(Beginning of EXERCISE TEXT)
M Irmler, M. Thome, M Hahne … (1997)

The widely expressed protein Fas is a member of the tumour necrosis factor receptor family which can trigger apoptosis. However, Fas surface expression does not necessarily render cells susceptible to Fas ligand-induced death signals, indicating that inhibitors of the apoptosis-signalling pathway must exist. Here we report the characterization of an inhibitor of apoptosis, designated FLIP (for FLICE-inhibitory protein), which is predominantly expressed in muscle and lymphoid tissues. The short form, FLIPs, contains two death effector domains and is structurally related to the viral FLIP inhibitors of apoptosis, whereas the long form, FLIP(L), contains in addition a caspase-like domain in which the active-centre cysteine residue is substituted by a tyrosine residue. FLIPs and FLIP(L) interact with the adaptor protein FADD and the protease FLICE, and potently inhibit apoptosis induced by all known human death receptors. FLIP(L) is expressed during the early stage of T-cell activation, but disappears when T cells become susceptible to Fas ligand-mediated apoptosis. High levels of FLIP(L) protein are also detectable in melanoma cell lines and malignant melanoma tumours. Thus FLIP may be implicated in tissue homeostasis as an important regulator of apoptosis.
(End of EXERCISE TEXT)
(Beginning of RAW DATA)
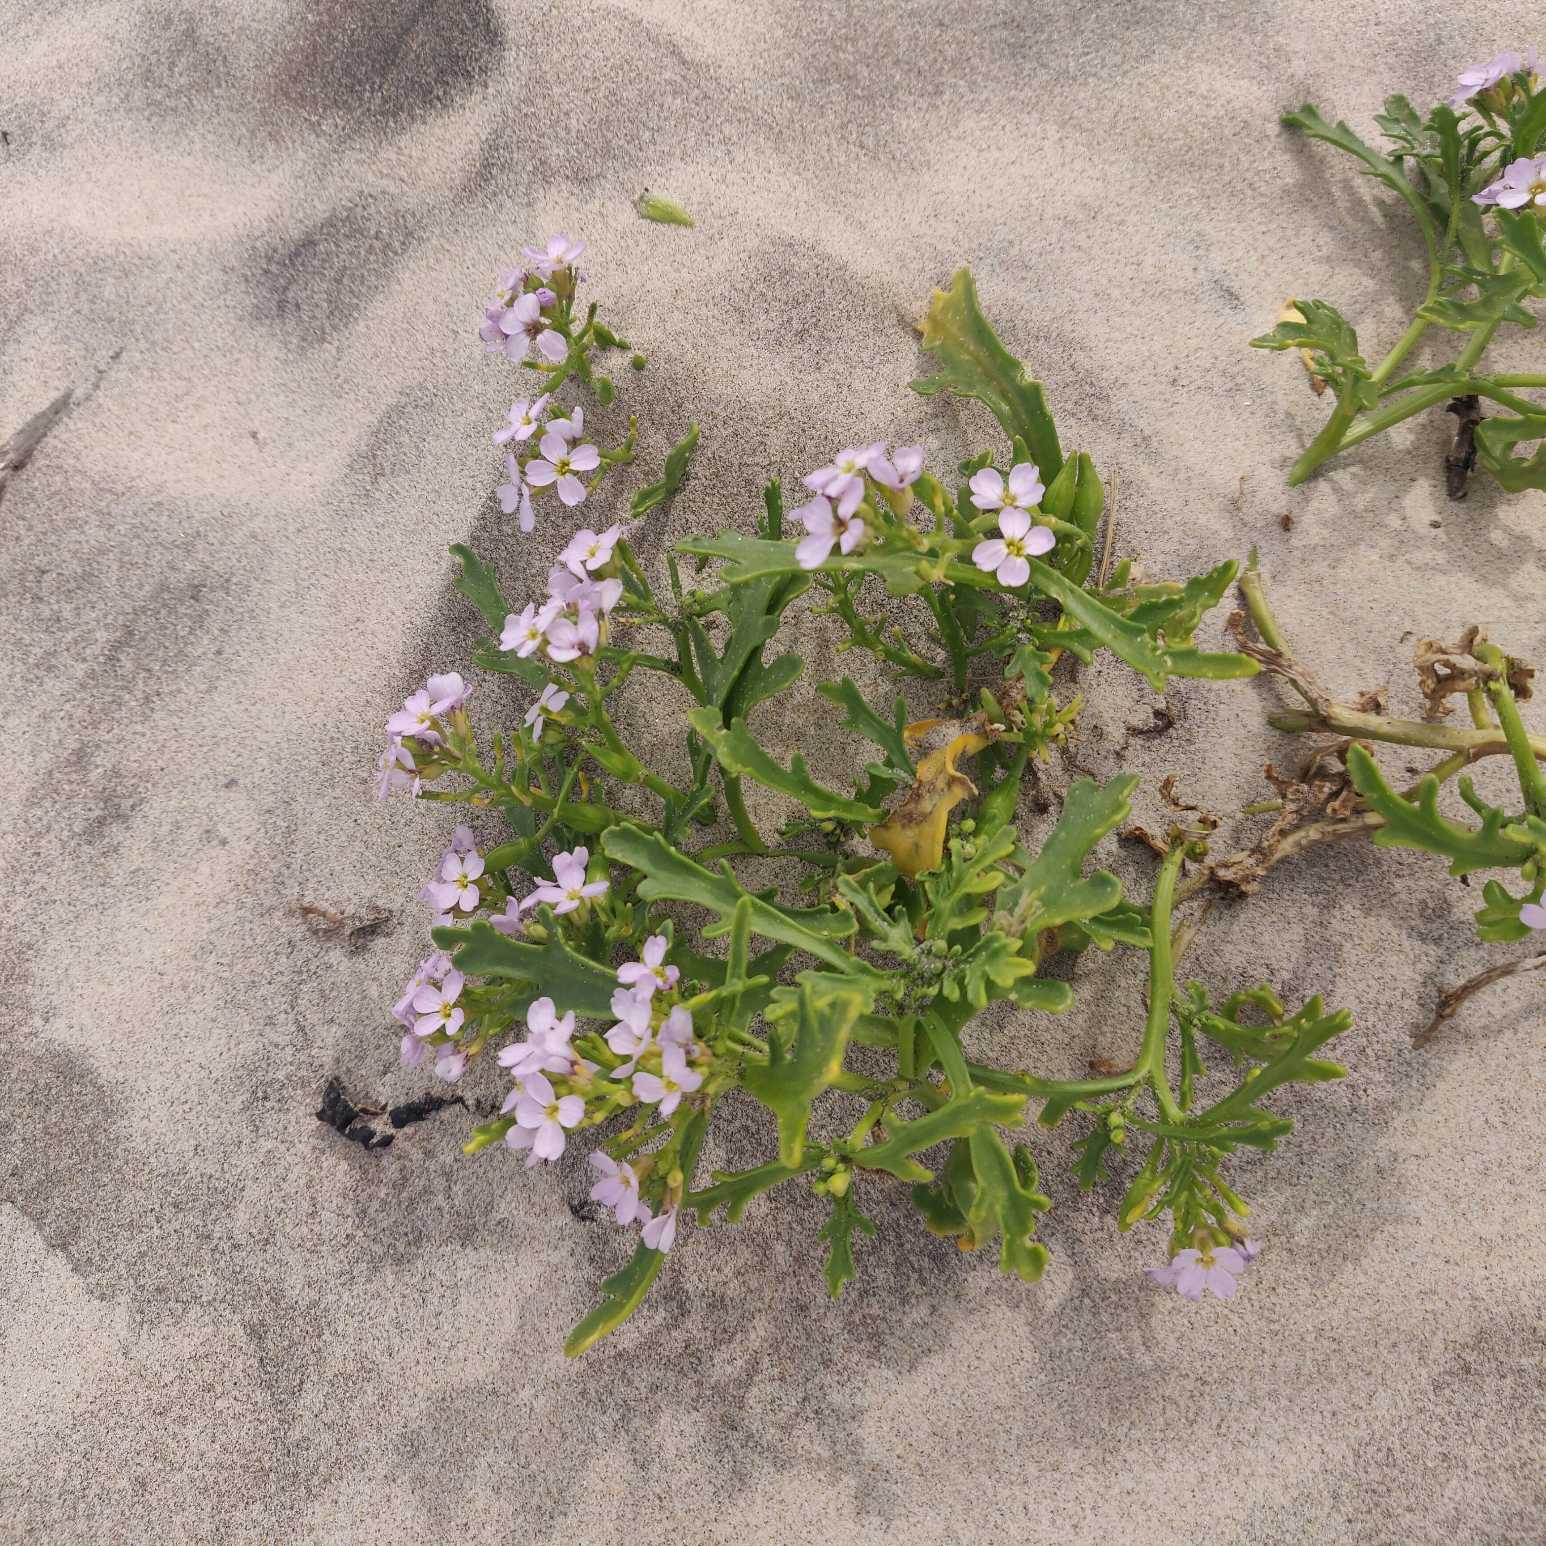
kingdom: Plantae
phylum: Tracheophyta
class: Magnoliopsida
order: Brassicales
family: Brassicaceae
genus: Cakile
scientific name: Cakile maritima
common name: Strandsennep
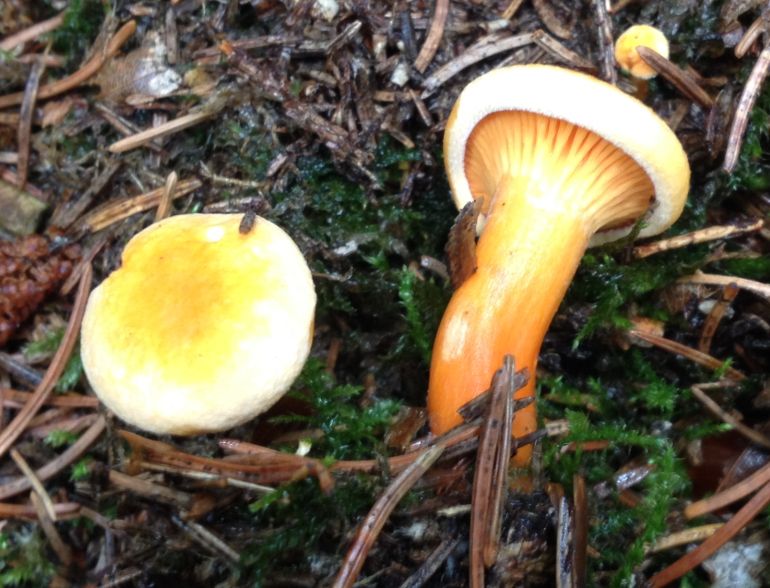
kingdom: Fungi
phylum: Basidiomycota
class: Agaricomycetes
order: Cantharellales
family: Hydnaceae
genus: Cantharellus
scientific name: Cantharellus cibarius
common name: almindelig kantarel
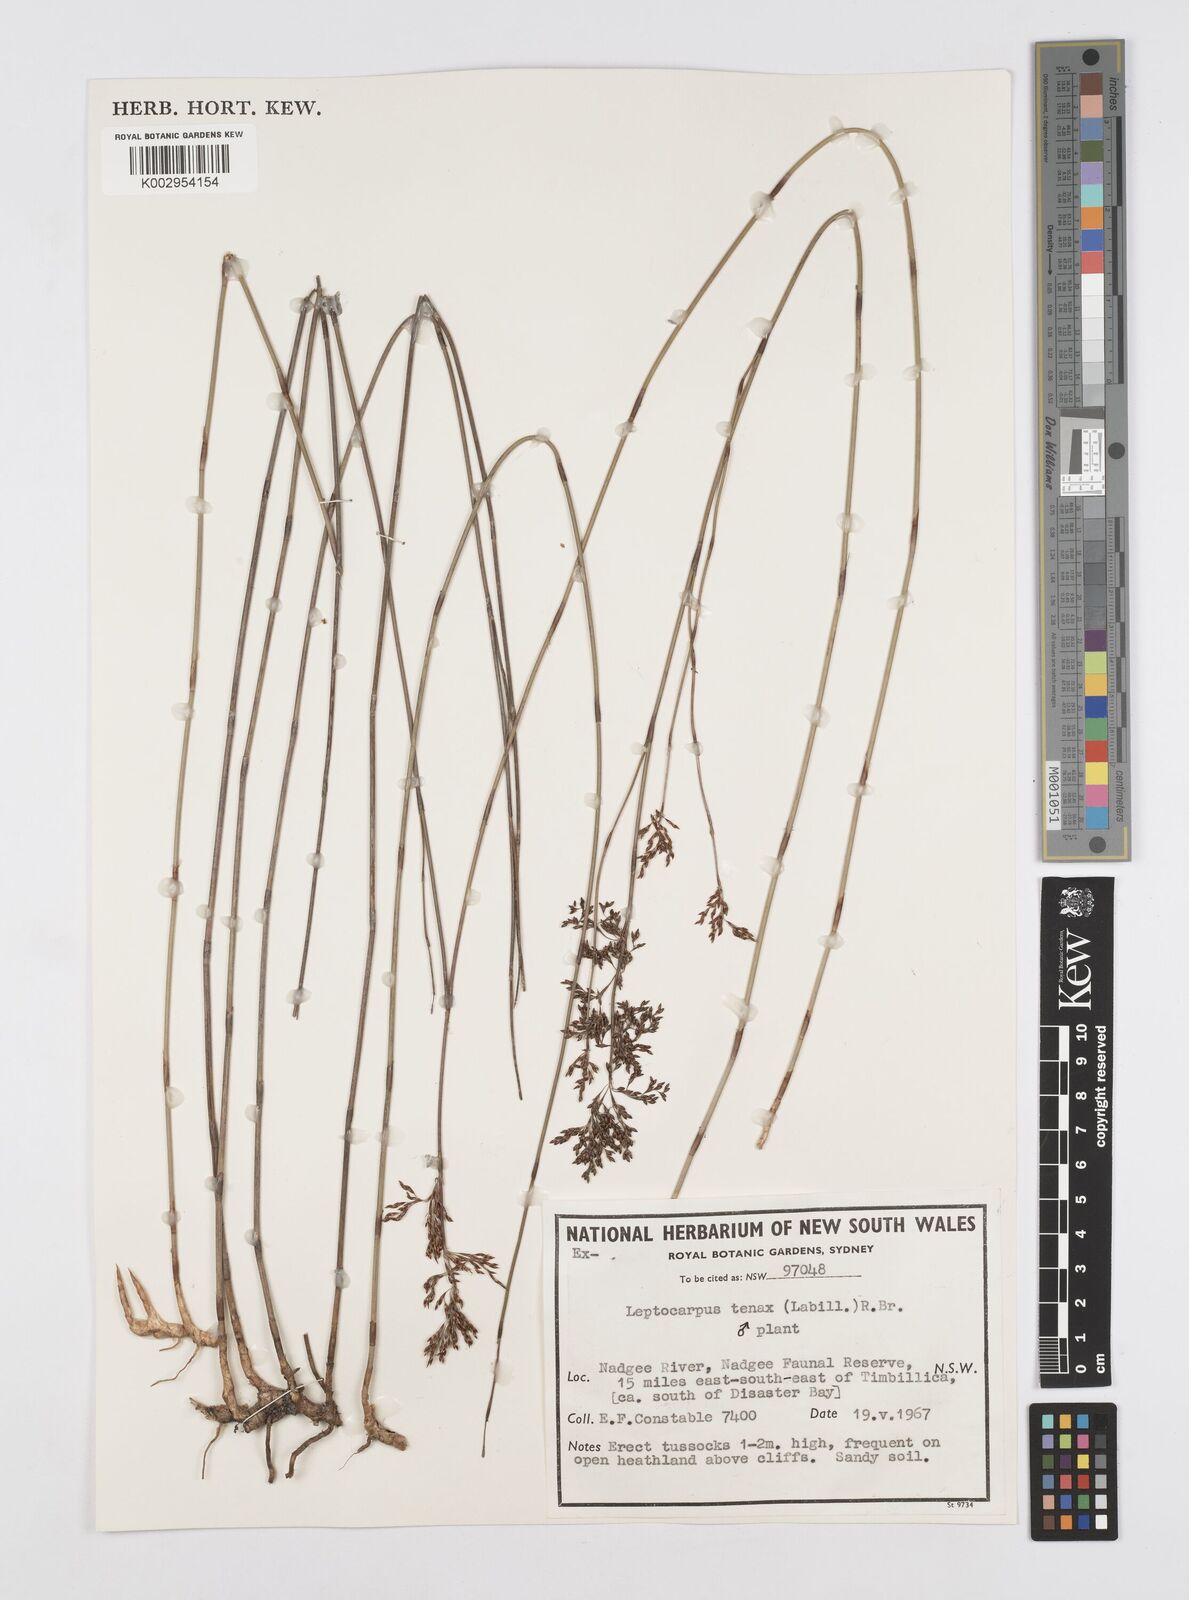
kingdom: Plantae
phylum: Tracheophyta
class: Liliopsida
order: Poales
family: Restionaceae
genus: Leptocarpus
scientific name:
(End of RAW DATA)
**HOW TO COMPLETE THIS TASK:**
In the abstract on FLIP, which residue takes the place of the active-centre cysteine in the caspase-like domain of FLIP(L)?

**EXERCISE SOLUTION:**
A tyrosine residue.